_GIVEN TEXT_:
:::::

The project contributes to the international and inter sectoral integration of European research through a programme that supports researcher mobility between European countries, Third Countries and between industry and academia. This mobility supports knowledge exchange and researcher training through projects focused on human diseases and drug-development, with the aim of finding new treatments for disease. This research is also more widely relevant to areas that include increased food security by improving aquaculture and better protection from chemical hazards by improved methods of toxicity assessment.
The disease research focusses on problems particularly relevant to an aging population (like Europe’s) and include neurodegenerative diseases (e.g. Parkinson’s disease), cancer (e.g. Diffuse Large B Cell Lymphoma), and inflammation. This is being accomplished by studying how proteins bind to each other to cause human disease and then searching form drug-like chemicals to block the binding and cure the disease.
The specific protein-protein interactions being investigated are the binding of Apaf-1 to itself and to caspase-9, the binding of CARD11 to BCL10, the binding of RIPK1 to RIPK1, the binding of NLRP3 to itself and to caspase-1, the binding of ASC to caspase-1 and the binding of caspase-2 to RAIDD. The overall objective is to identify at least one drug-like molecule that blocks a protein-protein interaction and that reduces or prevents disease-associated changes.

:::::

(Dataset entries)

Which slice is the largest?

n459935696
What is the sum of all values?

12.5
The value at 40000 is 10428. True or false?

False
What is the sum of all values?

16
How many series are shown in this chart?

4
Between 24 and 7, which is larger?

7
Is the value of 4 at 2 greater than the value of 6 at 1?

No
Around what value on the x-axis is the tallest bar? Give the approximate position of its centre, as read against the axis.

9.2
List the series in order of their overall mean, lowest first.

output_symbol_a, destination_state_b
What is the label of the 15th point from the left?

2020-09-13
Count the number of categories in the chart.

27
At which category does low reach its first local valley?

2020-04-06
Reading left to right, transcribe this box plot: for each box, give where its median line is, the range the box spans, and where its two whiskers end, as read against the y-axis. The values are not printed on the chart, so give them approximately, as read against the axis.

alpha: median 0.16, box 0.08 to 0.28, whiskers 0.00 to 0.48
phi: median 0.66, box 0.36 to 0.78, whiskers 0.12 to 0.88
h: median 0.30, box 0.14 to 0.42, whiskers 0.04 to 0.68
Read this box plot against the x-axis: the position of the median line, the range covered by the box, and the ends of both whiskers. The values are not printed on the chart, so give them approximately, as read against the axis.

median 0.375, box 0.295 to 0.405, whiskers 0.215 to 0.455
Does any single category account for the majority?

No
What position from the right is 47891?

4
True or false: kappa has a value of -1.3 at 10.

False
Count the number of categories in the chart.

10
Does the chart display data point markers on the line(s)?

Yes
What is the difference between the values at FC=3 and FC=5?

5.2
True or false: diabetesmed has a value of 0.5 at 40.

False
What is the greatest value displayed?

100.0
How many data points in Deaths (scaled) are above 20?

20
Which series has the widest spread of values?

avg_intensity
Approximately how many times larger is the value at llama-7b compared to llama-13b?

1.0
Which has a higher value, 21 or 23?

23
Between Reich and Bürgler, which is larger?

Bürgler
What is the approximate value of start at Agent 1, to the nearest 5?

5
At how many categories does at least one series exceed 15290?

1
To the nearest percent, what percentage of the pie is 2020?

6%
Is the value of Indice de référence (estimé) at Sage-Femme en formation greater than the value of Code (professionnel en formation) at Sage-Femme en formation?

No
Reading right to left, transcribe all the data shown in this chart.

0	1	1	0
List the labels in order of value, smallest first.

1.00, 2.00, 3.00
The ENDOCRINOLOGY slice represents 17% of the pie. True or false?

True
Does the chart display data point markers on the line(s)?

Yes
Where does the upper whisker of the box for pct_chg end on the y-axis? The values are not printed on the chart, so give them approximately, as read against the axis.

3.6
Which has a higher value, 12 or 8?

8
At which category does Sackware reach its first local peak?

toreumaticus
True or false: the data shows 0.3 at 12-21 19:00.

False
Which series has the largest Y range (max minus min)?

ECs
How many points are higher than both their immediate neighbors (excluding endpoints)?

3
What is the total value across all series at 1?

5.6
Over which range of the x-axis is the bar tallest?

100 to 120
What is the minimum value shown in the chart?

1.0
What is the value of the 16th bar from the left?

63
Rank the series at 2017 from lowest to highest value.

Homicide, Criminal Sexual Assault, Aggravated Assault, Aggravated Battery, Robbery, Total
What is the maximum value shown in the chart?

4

:::::

_EXERCISE OBJECTIVE_:
Which protein does the project description say binds to BCL10? Please rely only on the project description, not on the data.

_REPLY_:
CARD11